Evidence of British citizenship
The only ways to prove your child is British are:
- a British citizen passport; or
- a consular birth certificate (not available in all countries, although availability may be extended in 2010); or
- a Right of Abode stamp in a foreign passport (proof of British citizenship for anyone born in 1983 or later, however can no longer be held alongside a British citizen passport).
- a Nationality Status Certificate issued by the Home Office.
- If you are moving back to the UK with your child who was born abroad but who is a British citizen by descent from you, it is strongly recommended that you bring your child into the UK with a British passport.
- If you travel to the UK on holiday, it's okay for your child to travel on a foreign passport, provided that the passport does not require a tourist visa. For example, an Australian, American or Canadian passport is acceptable, while a South African passport is not.
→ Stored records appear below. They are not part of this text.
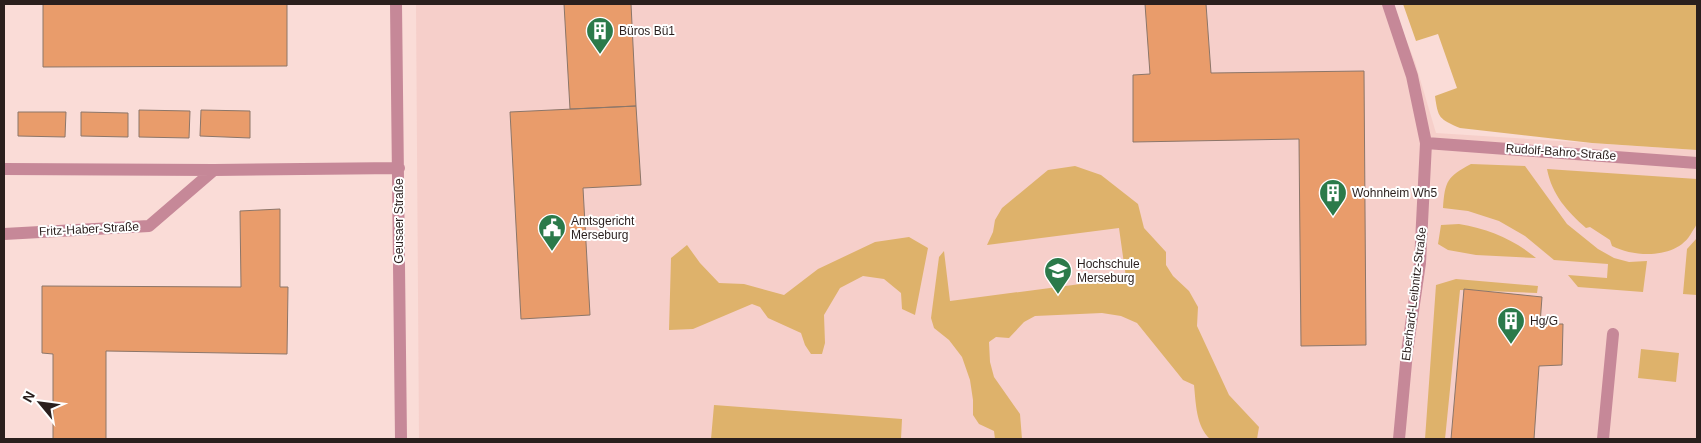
<svg xmlns="http://www.w3.org/2000/svg" width="1701" height="443" font-family="Helvetica,sans-serif">
<rect width="100%" height="100%" fill="#fadcd7"/>
<!-- built -->
<path fill="#f6cfca" d="M416,4H1392L1415,62L1436,133L1697,150V439H419Z"/>
<!-- green -->
<path fill="#deb26b" d="M1403,4H1697V150L1592,143L1460,128C1439,119 1438,118 1435,96L1457,88L1438,34L1416,41Z
M1471,164L1525,166L1567,224L1598,249L1614,258L1629,262L1647,261L1643,292L1578,287L1568,275L1607,278L1608,264L1554,260L1525,236L1499,221L1468,211L1443,208C1445,181 1447,177 1471,164Z
M1075,166L1101,175L1138,204L1144,228L1166,252V265L1173,276L1189,291L1198,307L1197,326L1229,395L1259,427L1257,439H1210C1196,426 1196,404 1194,385L1183,380L1137,323L1121,316L1102,313L1035,316L1024,322L1009,338L996,337L989,342L990,362L994,377L1020,414L1022,439H995L994,431L979,424L973,415V400L970,380L962,357L949,340L934,328L931,318L939,257L944,251L950,301L1126,278L1119,228L987,245L993,232L995,220L1002,208L1048,170Z
M1547,169L1697,179C1697,193 1698,208 1697,221C1697,225 1694,229 1692,232C1678,259 1636,258 1612,246L1610,240L1590,227L1586,228C1567,211 1552,195 1547,169Z
M1459,224C1489,229 1513,239 1536,258L1476,255L1448,250L1438,244L1441,225Z
M909,237L928,248L915,315L902,309L901,293L884,279L863,276L840,288L824,315L825,343L822,354H811L805,345L801,333L768,318L760,307L752,304L693,329L669,330L671,258L687,245L700,263L719,283L744,284L784,295L818,269L875,242Z
M1697,238V295L1683,294L1687,249Z
M1456,279L1538,286L1537,293L1460,290L1445,439H1425L1436,285Z
M1641,349L1679,353L1676,382L1638,378Z
M714,405L902,419L901,439H711Z"/>
<!-- building -->
<path fill="#e99c6b" stroke="#8c7669" d="M43,4H287V66L43,67Z
M564,4H631L636,106L570,109Z
M1145,4H1206L1211,73L1364,71L1366,345L1301,346L1299,139L1133,142V75L1150,74Z
M636,106L641,185L583,188L590,315L521,319L510,112Z
M139,110L190,111L189,138L139,137Z
M201,110L250,111V138L200,136Z
M18,112H66L65,137L18,136Z
M81,112L128,113V137L81,136Z
M280,209V287H288L287,354L106,351V439H53V354L42,353V286L241,287L240,211Z
M1464,289L1542,297L1540,324H1563L1562,365L1539,366L1534,439H1451Z"/>
<g fill="none" stroke-linecap="round" stroke-linejoin="round">
<!-- minor -->
<path stroke="#c68898" stroke-width="12" d="M396,4L401,439
M1388,4L1412,76L1426,143L1420,263L1407,352L1399,439
M1426,143L1697,163
M4,169L214,170
M4,234L149,226L214,170L399,168
M1603,439L1613,334"/>
</g>
<!-- icons -->
<defs>
<symbol id="building-pin" viewBox="-11 -11 22 30"><path d="M0 17L-7.5 6A9.5 9.5 0 1 1 7.5 6Z" fill="#2b7a4a" stroke="#fff"/><path d="M-4-6H4V6H1V3H-1V6H-4ZM-2.5-4.3h1.7v1.8h-1.7ZM.8-4.3h1.7v1.8H.8ZM-2.5-1h1.7V.8h-1.7ZM.8-1h1.7V.8H.8Z" fill="#fff"/></symbol>
<symbol id="civic-pin" viewBox="-11 -11 22 30"><path d="M0 17L-7.5 6A9.5 9.5 0 1 1 7.5 6Z" fill="#2b7a4a" stroke="#fff"/><path d="M-.6-6.5H3V-4.5H.6V-3L4-1V1h2V6H-6V1h2V-1L-.6-3ZM-1.2 2.5V6h2.4V2.5Z" fill="#fff"/></symbol>
<symbol id="university-pin" viewBox="-11 -11 22 30"><path d="M0 17L-7.5 6A9.5 9.5 0 1 1 7.5 6Z" fill="#2b7a4a" stroke="#fff"/><path d="M0-5L7-2L0 1L-7-2ZM-4 1L0 2.5L4 1V4Q0 6-4 4Z" fill="#fff"/></symbol>
</defs>
<g fill-rule="evenodd">
<use href="#building-pin" x="584" y="15" width="32" height="43"/>
<use href="#building-pin" x="1317" y="177" width="32" height="43"/>
<use href="#civic-pin" x="536" y="212" width="32" height="43"/>
<use href="#university-pin" x="1042" y="255" width="32" height="43"/>
<use href="#building-pin" x="1495" y="305" width="32" height="43"/>
</g>
<g text-anchor="middle" stroke-width="4" stroke-linejoin="round" paint-order="stroke">
<!-- poi labels -->
<g font-size="12" fill="#2a1f1d" stroke="#fff" text-anchor="start">
<text x="619" y="35">Büros Bü1</text>
<text x="1352" y="197">Wohnheim Wh5</text>
<text x="571" y="225">Amtsgericht<tspan x="571" dy="14">Merseburg</tspan></text>
<text x="1077" y="268">Hochschule<tspan x="1077" dy="14">Merseburg</tspan></text>
<text x="1530" y="325">Hg/G</text>
</g>
<!-- street labels -->
<g font-size="12" fill="#2a1f1d" stroke="#fff">
<text transform="translate(1561 152) rotate(4)" y="4">Rudolf-Bahro-Straße</text>
<text transform="translate(399 221) rotate(-90)" y="4">Geusaer Straße</text>
<text transform="translate(89 229) rotate(-3)" y="4">Fritz-Haber-Straße</text>
<text transform="translate(1414 294) rotate(-83)" y="4">Eberhard-Leibnitz-Straße</text>
</g>
</g>
<!-- border -->
<rect width="1701" height="443" fill="none" stroke="#2a1f1d" stroke-width="10"/>
<!-- north arrow -->
<g transform="translate(40 403) rotate(299)" stroke="#ffffff" stroke-width="4" paint-order="stroke">
<path d="M0-4L9 19L0 12L-9 19Z" fill="#2a1f1d"/>
<text y="-8" font-size="14" font-weight="bold" text-anchor="middle" fill="#2a1f1d">N</text>
</g>
</svg>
British consular officials will not (or at least, should not) issue a visa to a child who appears to be a British citizen.
- But, if you enter the UK with the intention of resuming residence in the country, you may run into problems at your port of entry if your child is not entering the UK on a British passport.
- If travelling to the UK on a one way ticket - some airlines will be ok with the child on a foreign passport, but others may not be. If you encounter a problem here, you don't even get to plead your case to British Immigration.
- A forum member reported that she and her husband were given a difficult time at the airport when they brought their foreign-born child into the UK on a foreign passport. Immigration officials eventually relented and gave them temporary authorisation to bring their child into the UK. This is probably a more extreme case, but illustrates the risk.
- If you must do this, make sure you have all relevant civil documentation to prove your child is a British citizen. This includes parent's birth certificates - British passports alone won't do.
- Whether or not you have problems at the port of entry, there is then a need to approach the Passport Office in the United Kingdom to get a British passport for the child. This will take time, meanwhile you may have to pay for healthcare for the child, there may be problems with benefits or schooling, and it will be difficult to leave the United Kingdom and re-enter.
- If there is a good reason why you do not wish the child to have a British passport, an acceptable alternative is a Certificate of Entitlement to the Right of Abode in the United Kingdom stamped in a foreign passport.
- A citizen passport issued by an EEA member state or Switzerland is also ok.